[EMAIL PROTECTED] wrote:

Don't forget that a microkernel introduces communication overhead and
usually some extra scheduling overhead which in turn eats into performance.
I seem to remember there was a big squabble over who had the fastest
webserver until Linux introduced a kernel level http accelerator which
blew everyone else out of the water so badly that they first tried accusing
the kernel developers of cheating and when that didn't work they just
stopped playing that game, took the ball and went home.
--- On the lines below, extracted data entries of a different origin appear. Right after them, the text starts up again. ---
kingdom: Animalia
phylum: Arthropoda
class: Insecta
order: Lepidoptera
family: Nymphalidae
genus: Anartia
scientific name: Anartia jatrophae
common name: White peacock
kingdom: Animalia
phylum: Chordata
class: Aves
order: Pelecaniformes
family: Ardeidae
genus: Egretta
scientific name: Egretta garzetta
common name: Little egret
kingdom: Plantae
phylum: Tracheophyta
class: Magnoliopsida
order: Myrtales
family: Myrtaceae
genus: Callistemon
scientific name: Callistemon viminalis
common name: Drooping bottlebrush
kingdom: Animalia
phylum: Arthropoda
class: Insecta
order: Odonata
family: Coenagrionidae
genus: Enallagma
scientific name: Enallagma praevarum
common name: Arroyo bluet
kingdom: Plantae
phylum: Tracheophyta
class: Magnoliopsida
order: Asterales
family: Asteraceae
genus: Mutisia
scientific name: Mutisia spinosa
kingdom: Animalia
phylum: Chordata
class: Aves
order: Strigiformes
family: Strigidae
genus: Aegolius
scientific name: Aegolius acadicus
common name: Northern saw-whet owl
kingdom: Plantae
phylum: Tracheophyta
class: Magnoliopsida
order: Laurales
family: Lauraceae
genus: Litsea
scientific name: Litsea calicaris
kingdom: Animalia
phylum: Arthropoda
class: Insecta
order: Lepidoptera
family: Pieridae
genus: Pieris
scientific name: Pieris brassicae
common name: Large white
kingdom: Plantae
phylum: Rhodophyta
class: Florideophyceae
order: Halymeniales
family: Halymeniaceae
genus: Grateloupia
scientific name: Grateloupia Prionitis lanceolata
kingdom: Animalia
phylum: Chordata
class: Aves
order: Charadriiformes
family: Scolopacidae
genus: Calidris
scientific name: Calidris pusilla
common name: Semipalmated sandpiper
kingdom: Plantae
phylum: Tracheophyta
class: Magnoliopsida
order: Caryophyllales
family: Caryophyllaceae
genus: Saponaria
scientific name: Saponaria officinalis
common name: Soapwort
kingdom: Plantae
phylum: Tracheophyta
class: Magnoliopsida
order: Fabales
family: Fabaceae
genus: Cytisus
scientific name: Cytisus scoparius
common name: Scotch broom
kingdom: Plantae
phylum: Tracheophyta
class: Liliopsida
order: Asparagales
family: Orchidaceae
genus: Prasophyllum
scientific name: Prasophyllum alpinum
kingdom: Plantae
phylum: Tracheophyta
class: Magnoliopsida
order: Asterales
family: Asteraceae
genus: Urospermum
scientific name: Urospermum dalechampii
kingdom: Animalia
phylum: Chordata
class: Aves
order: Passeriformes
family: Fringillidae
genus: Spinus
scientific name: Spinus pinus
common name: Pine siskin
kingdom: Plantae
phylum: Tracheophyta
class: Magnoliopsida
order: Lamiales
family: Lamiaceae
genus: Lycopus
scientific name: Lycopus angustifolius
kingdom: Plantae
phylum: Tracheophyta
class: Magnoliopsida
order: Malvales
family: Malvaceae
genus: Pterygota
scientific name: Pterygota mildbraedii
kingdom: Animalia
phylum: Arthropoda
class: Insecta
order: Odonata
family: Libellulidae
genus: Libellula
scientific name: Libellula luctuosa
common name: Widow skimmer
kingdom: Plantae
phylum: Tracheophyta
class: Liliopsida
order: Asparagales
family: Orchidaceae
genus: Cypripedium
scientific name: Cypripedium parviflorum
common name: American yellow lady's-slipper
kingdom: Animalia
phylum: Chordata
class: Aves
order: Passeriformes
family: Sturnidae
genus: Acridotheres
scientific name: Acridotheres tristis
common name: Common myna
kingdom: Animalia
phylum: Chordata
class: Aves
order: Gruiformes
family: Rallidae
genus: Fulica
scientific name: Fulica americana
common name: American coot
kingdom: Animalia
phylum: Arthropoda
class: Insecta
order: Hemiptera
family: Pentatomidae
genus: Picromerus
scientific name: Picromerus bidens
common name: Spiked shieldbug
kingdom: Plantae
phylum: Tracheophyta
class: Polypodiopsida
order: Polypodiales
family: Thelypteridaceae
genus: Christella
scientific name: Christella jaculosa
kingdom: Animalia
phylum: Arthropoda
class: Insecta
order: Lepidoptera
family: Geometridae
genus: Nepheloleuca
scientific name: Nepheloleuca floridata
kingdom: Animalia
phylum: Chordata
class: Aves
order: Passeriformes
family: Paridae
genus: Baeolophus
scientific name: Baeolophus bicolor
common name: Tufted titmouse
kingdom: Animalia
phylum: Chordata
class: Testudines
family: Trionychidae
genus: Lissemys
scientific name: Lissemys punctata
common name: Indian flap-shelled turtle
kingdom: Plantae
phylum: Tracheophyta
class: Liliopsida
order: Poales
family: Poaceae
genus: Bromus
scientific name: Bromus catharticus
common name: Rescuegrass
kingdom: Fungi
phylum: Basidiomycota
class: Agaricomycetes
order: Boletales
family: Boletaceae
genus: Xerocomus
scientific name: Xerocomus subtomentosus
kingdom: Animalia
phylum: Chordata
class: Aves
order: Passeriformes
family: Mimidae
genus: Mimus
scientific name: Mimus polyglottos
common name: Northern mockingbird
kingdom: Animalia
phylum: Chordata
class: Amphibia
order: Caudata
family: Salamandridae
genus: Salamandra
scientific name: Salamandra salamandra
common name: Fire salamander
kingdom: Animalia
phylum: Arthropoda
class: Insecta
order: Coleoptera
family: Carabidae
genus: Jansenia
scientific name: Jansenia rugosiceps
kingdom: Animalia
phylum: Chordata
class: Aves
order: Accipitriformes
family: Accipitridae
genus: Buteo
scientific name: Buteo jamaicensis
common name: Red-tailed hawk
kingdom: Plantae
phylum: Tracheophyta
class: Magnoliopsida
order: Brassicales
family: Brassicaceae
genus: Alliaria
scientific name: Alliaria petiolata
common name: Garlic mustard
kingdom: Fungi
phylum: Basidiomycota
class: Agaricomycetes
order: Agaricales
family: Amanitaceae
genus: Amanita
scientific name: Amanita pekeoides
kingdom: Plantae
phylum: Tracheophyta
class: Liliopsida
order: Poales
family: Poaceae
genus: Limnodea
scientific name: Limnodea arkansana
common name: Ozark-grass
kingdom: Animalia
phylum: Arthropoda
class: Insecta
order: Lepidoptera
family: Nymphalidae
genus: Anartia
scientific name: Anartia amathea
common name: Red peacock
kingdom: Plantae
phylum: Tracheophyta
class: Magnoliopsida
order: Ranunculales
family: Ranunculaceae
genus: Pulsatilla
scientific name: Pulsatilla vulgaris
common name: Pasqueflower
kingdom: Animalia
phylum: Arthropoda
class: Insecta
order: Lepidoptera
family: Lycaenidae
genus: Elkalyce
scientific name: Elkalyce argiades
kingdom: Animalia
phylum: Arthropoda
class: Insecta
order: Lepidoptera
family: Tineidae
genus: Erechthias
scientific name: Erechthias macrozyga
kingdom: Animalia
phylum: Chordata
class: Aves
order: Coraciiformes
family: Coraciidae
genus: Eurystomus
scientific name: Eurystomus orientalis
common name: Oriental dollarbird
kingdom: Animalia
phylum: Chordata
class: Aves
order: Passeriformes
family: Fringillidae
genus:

That's because it's a stupid idea. Really, it is. We can put all the code of the entire system into one process and run it in ring-0 and we'll have the fastest system in the world! Until it crashes. Which is what the argument really boils down to. When something which is part of the "kernel" crashes, do you want it to take down the whole machine or do you want it to be contained and replacable? A web server should run in user space. End of story. Debatably a file system and a network stack should run in user space.. if you can get sufficient performance. For a desktop operating system (which, remember, is what we were talking about) today's hardware is so much overkill that you could run different parts of the kernel on different parts of a local network and still get adequate performance. So why are we still running it in ring-0? Because that's the system we have today and it doesn't make sense to reinvent the wheel if it is working. But it does make sense to keep working on it and slowly migrate things out of ring-0 and into their own process space so we can get rock solid stability and the flexibility needed to implement and debug new things more safely.